:: Extract provided ::

Knowledge

If Mt. Everest were 10,000 feet taller, would it have been climbed by now?

10000 ft is at least 3000m which would make Mt.Everest close to 12000m instead of 8850 metres.

The first thing you need to know about mountaineering, especially the eight thousanders( peaks above 8000m) is the death zone which is at 8000m. From there on out, normal human beings can’t breathe without supplemental oxygen and they camp 100m below the death zone before the final push which has to be done at one go within a limited time frame. That is only 950m from the summit but from the description of some mountaineers who have attempted and failed or succeeded, every step you take from the last camp is like trying to run a marathon with a severe case of flu. This is where most of the heartbreak occurs and most people are turned away if they don’t keep up pace or having difficulty moving up. The Everest tragedy of 1996 is a really bad decision by one of the most experienced climbers who decided to assist someone for 200m when they were falling behind and went and summited again only to miss the descent window, caught up in a fast moving storm and lost their lives. Everest doesn’t suffer fools and however experienced you are, you are at the mercy of the mountain and Mother Nature.

:::
:: Information provided ::

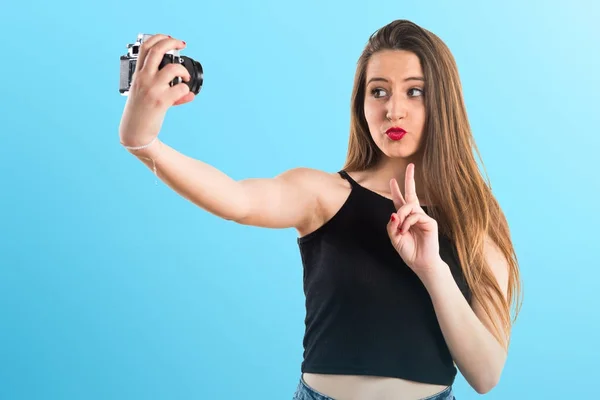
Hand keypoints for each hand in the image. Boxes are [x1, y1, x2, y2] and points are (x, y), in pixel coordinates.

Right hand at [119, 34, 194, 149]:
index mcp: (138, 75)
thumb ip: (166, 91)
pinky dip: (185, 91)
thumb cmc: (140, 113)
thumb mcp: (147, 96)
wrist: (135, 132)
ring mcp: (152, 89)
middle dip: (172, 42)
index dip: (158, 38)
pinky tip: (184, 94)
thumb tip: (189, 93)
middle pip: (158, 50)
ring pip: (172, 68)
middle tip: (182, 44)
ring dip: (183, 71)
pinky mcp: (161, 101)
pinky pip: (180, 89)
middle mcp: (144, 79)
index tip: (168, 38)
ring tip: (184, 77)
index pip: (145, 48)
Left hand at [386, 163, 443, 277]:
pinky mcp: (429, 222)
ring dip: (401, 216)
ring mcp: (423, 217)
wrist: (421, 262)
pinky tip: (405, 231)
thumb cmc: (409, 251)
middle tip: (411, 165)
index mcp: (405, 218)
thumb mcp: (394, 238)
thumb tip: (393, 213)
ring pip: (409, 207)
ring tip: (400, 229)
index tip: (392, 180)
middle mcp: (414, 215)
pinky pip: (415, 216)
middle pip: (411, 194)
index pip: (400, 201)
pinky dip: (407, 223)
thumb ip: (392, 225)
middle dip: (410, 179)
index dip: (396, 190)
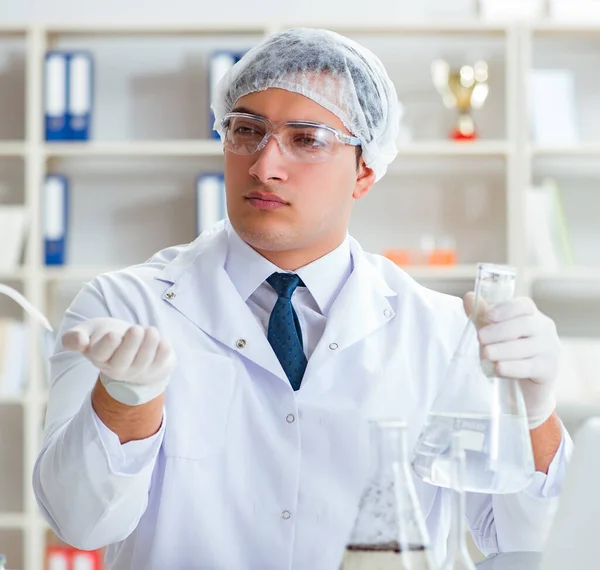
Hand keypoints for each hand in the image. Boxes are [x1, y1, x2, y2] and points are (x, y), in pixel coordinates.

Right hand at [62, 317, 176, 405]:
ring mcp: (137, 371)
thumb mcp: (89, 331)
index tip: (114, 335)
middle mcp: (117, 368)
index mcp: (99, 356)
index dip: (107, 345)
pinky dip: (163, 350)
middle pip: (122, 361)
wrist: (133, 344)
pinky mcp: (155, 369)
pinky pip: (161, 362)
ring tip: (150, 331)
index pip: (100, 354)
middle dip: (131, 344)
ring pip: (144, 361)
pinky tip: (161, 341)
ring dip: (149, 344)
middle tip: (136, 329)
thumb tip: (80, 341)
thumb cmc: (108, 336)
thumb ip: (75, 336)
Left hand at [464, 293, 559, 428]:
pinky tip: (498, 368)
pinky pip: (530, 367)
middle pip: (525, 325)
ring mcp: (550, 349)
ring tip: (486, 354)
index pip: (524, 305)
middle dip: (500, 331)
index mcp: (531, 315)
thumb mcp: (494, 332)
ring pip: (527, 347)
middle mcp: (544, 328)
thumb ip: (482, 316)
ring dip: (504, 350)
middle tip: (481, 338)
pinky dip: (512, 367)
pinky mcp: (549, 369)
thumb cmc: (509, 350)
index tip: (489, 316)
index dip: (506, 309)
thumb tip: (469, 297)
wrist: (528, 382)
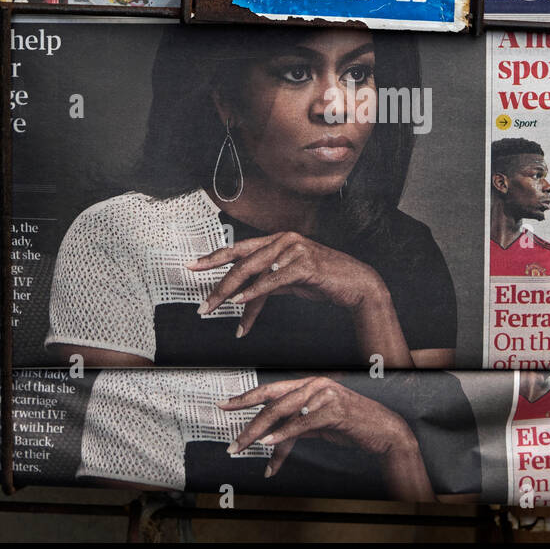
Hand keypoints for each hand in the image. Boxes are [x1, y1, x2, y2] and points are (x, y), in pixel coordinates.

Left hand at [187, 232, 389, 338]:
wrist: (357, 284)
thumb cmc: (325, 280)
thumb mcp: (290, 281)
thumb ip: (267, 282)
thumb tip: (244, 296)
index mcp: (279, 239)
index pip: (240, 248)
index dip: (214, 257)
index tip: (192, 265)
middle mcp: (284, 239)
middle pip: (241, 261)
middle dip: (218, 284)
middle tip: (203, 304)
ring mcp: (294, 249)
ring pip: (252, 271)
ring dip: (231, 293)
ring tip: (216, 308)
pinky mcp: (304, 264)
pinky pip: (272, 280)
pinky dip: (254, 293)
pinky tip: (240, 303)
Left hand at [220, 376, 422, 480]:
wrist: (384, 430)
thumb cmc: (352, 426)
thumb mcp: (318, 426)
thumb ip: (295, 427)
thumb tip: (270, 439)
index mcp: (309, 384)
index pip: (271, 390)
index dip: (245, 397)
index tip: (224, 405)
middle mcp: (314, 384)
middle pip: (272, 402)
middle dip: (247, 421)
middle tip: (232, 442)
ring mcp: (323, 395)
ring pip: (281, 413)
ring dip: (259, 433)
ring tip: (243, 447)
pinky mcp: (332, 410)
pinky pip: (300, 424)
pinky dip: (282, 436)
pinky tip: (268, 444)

:::
:: Information provided ::

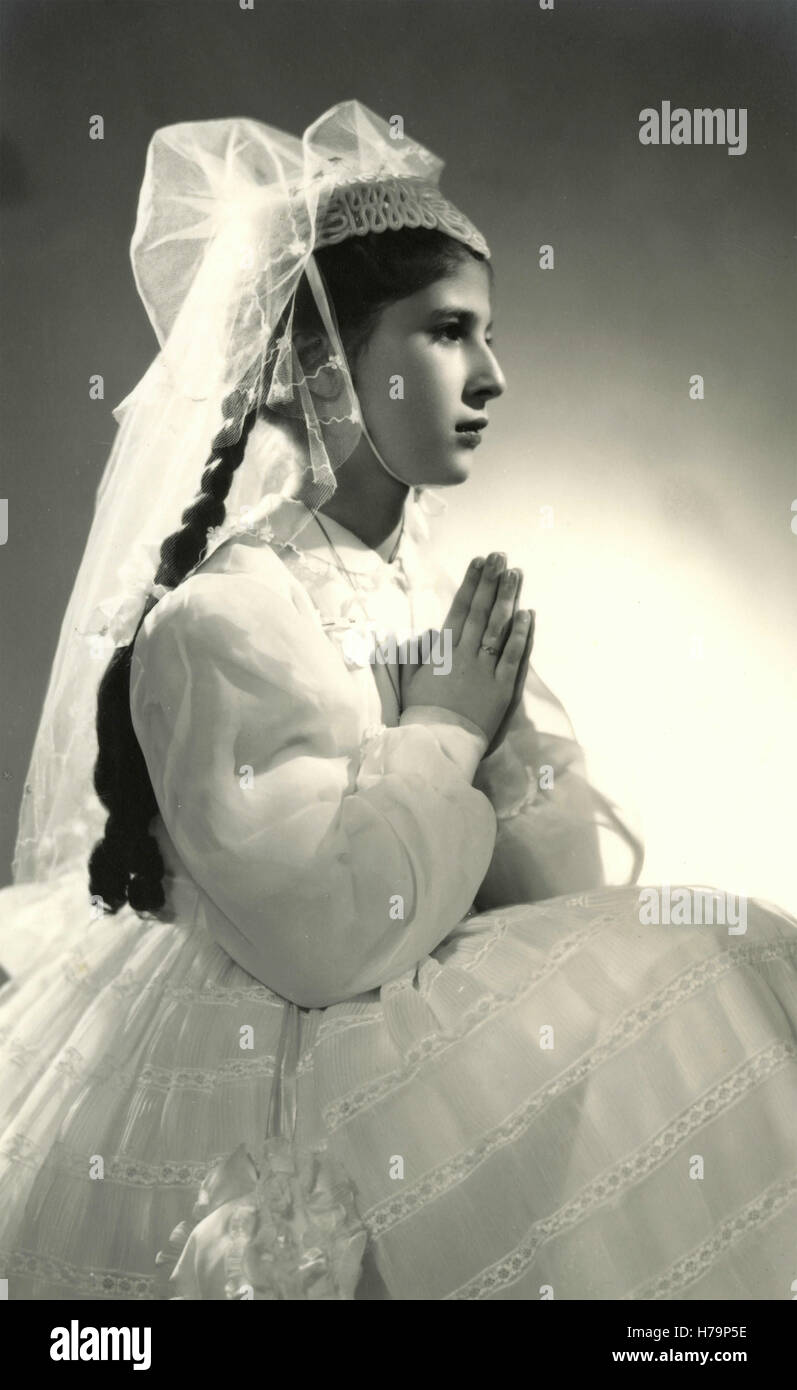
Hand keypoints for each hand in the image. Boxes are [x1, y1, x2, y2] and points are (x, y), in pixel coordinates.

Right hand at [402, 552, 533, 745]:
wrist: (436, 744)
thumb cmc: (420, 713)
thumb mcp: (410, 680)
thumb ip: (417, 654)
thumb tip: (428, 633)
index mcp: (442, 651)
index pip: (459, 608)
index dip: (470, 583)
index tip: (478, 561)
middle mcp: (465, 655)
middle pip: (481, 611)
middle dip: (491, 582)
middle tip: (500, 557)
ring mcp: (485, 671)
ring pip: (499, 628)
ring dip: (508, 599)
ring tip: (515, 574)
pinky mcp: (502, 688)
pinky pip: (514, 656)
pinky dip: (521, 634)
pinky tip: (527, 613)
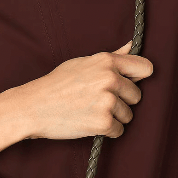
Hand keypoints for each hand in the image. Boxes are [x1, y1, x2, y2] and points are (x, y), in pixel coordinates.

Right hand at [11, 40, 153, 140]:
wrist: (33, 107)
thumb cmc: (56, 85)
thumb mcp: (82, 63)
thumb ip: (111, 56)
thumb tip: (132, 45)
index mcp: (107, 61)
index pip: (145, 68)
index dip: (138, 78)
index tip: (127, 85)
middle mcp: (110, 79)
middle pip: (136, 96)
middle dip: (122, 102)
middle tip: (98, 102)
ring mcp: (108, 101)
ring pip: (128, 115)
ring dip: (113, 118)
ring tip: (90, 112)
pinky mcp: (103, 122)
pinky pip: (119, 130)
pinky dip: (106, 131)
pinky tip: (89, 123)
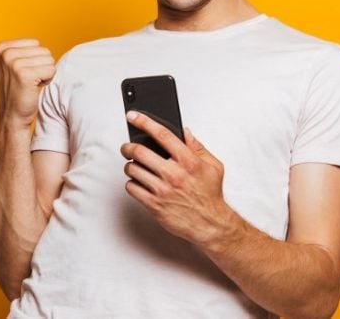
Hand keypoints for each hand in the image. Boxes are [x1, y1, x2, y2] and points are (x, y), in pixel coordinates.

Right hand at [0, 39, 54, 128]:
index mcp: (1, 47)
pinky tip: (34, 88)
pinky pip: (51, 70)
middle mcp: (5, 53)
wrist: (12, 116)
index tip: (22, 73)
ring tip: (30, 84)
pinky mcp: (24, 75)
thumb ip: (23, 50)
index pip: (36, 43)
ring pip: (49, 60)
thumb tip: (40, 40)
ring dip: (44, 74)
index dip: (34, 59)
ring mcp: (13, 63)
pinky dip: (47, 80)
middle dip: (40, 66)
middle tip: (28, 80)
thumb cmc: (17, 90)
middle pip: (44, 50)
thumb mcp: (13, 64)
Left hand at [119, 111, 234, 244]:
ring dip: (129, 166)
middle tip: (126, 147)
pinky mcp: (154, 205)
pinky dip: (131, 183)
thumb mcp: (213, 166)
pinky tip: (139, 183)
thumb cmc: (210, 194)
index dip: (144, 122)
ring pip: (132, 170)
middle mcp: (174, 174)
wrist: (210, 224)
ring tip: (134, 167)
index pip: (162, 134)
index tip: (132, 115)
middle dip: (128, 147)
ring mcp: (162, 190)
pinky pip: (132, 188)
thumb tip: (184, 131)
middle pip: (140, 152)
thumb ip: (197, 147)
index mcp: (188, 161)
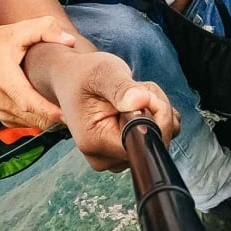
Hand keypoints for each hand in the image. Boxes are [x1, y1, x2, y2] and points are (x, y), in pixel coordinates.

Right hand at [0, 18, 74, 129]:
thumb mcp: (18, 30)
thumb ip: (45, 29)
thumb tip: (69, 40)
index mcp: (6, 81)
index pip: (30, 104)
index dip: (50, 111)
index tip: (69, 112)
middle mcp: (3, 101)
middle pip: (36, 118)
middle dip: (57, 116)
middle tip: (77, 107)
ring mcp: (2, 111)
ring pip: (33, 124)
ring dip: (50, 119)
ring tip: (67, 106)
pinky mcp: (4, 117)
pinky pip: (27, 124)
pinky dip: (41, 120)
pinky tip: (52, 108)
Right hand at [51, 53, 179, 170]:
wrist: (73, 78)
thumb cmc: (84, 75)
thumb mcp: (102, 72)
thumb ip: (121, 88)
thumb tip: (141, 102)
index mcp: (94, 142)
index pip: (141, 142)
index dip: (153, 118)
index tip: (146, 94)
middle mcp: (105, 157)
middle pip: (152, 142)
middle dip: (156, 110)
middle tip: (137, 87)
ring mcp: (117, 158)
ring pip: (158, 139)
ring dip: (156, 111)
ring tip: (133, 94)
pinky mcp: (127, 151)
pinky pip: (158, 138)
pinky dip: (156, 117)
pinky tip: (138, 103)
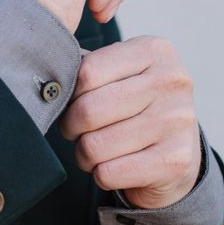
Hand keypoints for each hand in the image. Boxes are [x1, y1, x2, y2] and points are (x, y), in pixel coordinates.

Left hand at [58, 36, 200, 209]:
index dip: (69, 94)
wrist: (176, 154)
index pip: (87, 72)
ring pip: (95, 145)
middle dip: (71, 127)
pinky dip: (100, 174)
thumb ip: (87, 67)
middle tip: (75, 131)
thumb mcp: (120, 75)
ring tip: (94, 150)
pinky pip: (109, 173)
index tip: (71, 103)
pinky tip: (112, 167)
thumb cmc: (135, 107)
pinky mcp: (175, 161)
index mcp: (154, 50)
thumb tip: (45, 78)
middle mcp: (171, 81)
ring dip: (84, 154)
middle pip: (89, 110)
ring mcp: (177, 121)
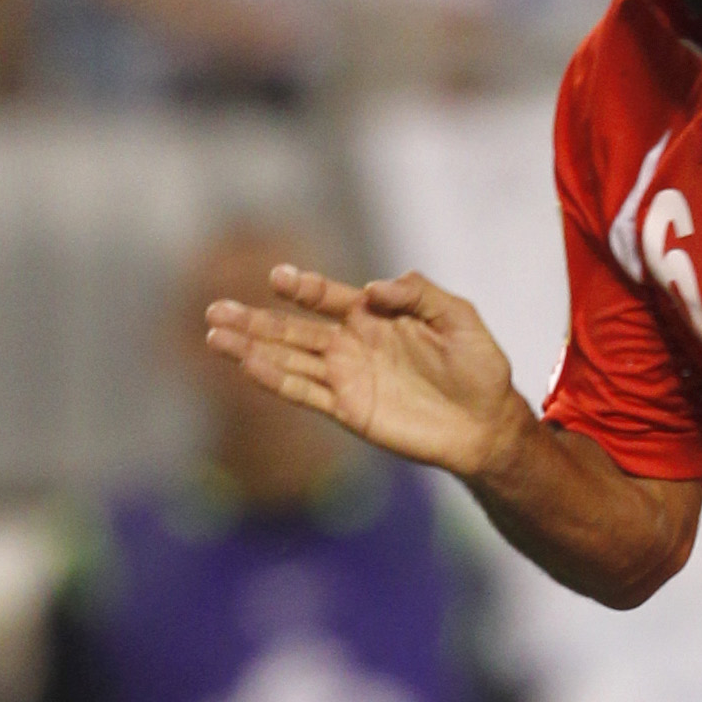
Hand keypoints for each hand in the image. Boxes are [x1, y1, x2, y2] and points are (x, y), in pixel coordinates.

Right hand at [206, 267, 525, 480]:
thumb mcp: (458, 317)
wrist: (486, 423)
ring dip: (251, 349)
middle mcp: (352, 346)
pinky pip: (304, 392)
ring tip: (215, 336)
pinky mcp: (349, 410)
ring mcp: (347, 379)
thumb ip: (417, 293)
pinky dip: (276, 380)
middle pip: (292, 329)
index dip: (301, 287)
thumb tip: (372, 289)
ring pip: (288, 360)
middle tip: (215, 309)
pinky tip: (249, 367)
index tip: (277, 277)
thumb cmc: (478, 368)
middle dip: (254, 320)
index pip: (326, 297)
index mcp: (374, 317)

:::
:: Information provided ::

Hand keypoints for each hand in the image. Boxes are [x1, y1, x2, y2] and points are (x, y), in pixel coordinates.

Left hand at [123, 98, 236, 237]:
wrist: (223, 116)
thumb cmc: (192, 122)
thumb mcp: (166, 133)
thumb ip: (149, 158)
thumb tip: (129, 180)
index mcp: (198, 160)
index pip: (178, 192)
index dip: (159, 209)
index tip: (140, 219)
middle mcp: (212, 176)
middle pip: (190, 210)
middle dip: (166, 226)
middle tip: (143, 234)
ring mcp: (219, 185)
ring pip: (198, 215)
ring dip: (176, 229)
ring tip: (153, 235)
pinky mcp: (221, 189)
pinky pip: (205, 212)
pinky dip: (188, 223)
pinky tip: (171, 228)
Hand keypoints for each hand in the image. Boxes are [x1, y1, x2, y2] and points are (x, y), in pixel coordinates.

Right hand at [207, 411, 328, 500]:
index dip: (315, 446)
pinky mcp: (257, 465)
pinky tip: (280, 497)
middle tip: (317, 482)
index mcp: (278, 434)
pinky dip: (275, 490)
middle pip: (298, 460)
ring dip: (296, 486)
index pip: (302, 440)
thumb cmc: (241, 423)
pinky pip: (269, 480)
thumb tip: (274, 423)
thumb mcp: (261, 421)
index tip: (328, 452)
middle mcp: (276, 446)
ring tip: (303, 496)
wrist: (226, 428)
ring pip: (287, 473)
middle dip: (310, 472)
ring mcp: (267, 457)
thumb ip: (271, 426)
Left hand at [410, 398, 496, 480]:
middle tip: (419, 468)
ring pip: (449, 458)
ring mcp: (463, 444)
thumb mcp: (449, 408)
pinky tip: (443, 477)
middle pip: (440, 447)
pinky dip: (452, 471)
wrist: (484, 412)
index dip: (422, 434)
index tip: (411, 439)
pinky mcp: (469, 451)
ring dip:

:::

• Check your understanding:
1. In the Everest passage, at what altitude does the death zone begin?
2. List every distinct measurement given in meters in the Everest passage.
3. Continue the Everest passage from where it stops.

• Answers to each task:
1. At 8000m.

2. 3000m, 12000m, 8850 metres, 8000m, 100m, 950m, 200m

3.
Now if you add 3000m to the challenge above the death zone, it’s pretty much certain death zone. I would say if Everest were 3000m higher, the chances of climbing it are virtually zero.

And here is the kicker. Everest is one of the easiest of them all to climb for an experienced mountaineer. The path on the South Col is pretty well mapped out and the Sherpas do all the heavy lifting by laying the ropes and placing oxygen cylinders in each camp. The climb from the North Col on the Chinese(Tibet ) side is much more difficult and hardly anyone attempts it.

Everest’s little sibling K2, is a much more challenging climb and so are peaks like Annapurna I and Kanchenjunga which have very high death rates, 25–35% . K2 has 25% death rate .

K2

Kanchenjunga

Annapurna I

Coming back to Mt Everest if it were 12000m or 11900m instead of 8850m, it would make the climb excruciatingly difficult if not impossible.

Mind you, the Everest base camp is at 5364m or 17600 ft so the climbers effectively scale only 3500m from the base. They fly into Lukla and then ferried to the EBC by helicopter in most cases and only some decide to trek to the base camp. They all have lots of gear and luggage so they get flown in by helicopter from Lukla to EBC.

It would be a monumental challenge if that 3500m ascent from the base camp is 6500m instead and nearly 4000m of it above the death zone.

Let’s ask the less than 75 people who have summited all the eight thousanders if a 12000m Mt Everest is doable and my guess is a big fat NO.

If it were 12000m, I think we would still be looking for the Edmund Hillary & Tenzing Norgay to achieve that feat that was accomplished 72 years ago.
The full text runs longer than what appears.